▸ Dokumen Sumber:

----------

Sebagai kata, khirqah berarti pakaian, kain, atau
sobekan kain baju. Sedangkan sebagai istilah, khirqah adalah cinderamata
sebagai bentuk pensanadan dan pengijazahan dalam tarekat kesufian.
Kesufian atau
tasawuf tidak berbeda dengan ilmu-ilmu lainnya, yang memiliki sanad yang
bersambung hingga sang empu pembawa titah Ilahiyah, Rasulullah SAW. Adanya
sanad dapat mempertanggungjawabkan kebenaran tasawuf ini. Dan keberadaan sanad
ini sekaligus sebagai bantahan terhadap pembenci praktek tasawuf. Dengan
demikian pendapat sebagian orang yang mengatakan bahwa tasawuf adalah sesuatu
yang baru, bid’ah sesat, atau ajaran yang tidak pernah dibawa oleh Rasulullah
SAW, adalah pendapat yang tidak memiliki dasar sama sekali.
Penggunaan
istilah dengan penyebutan sesuatu yang berbentuk fisik semacam ini hanya
sebagai ungkapan, lambang, simbolisasi, dari tradisi
ilmu-ilmu yang berkembang di kalangan kaum sufi, yang hal tersebut terjadi
secara turun temurun dari guru ke murid,sebagai sanad.
Selain kata al-khirqah, istilah-istilah lain yang biasa
digunakan di kalangan sufi adalah ar-rayah
(bendera), al-hizam (sabuk), al-ilbas (pengenaan surban, jubah, peci,
dan lainnya). Benda-benda fisik ini sekalipun benar adanya sebagai sesuatu yang
turun temurun sebagai sanad dari guru ke murid, yang menjadi tolak ukur dalam
ajaran tasawuf ini bukan semata benda-benda simbolis tersebut, melainkan
kandungan atau nilai-nilai yang dibawa dan tersirat dari itu semua, yaitu
ajaran tasawuf itu sendiri.

----------

▸ Data Tersedia:
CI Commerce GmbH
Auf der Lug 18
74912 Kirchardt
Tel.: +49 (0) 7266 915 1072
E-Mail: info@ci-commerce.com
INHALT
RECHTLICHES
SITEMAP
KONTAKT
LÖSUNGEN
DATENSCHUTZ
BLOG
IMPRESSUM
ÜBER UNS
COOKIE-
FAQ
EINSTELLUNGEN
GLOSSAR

----------

▸ Arahan Tugas:
Lanjutkan tulisan tentang khirqah dalam tarekat sufi, dimulai tepat setelah kalimat terakhirnya.

▸ Soal Terjawab:
Identitas
yang Khas
Al-Imam
Al-Hafizh As-Sayyid Ahmad bin Ash-Shiddiq Al-Ghumari, mengutip perkataan
Al’Allamah Al-Amir dalam Fahrasat-nya,
mengatakan, khirqah, rayah, hizam, dan ilbas dalam dunia tasawuf bukan
merupakan tujuan utama. Karena benda-benda tersebut hanya benda zhahir. Adapun
yang menjadi tujuan utama dalam jalan tasawuf adalah memerangi nafsu, mujahadah an-nafs, dan menuntun umat
untuk berpegang teguh pada ketentuan syari’at dan sunnah-sunnah Rasulullah SAW,
baik secara zhahir maupun secara bathin. Karena itu dalam muqadimah risalah Ibn
‘Arabi, yang berjudul Nasab al-Khirqah, yang
ditulis Al-Hafizh Al-Ghumari, ia mengutip perkataan Imam Malik saat ditanya
pengertian ilmu bathin, ‘ilm al-bathin,
“Kerjakanlah olehmu ilmu-ilmu zhahir, maka Allah akan mewariskan kepadamu akan
ilmu-ilmu bathin”.
Namun demikian
lambang-lambang fisik diatas menjadi tradisi turun temurun sebagai sanad, yang
hal tersebut beberapa diantaranya bersambung hingga Rasulullah SAW. Seperti
sanad dalam memakai al-‘imamah as-sauda’, kain atau surban hitam yang dililit
diatas kepala, secara turun-temurun di kalangan pengikut tarekat Ar-Rifa’iyyah,
baik warna kain maupun tata cara memakainya, yang hal tersebut secara turun-temurun
berasal dari Rasulullah SAW.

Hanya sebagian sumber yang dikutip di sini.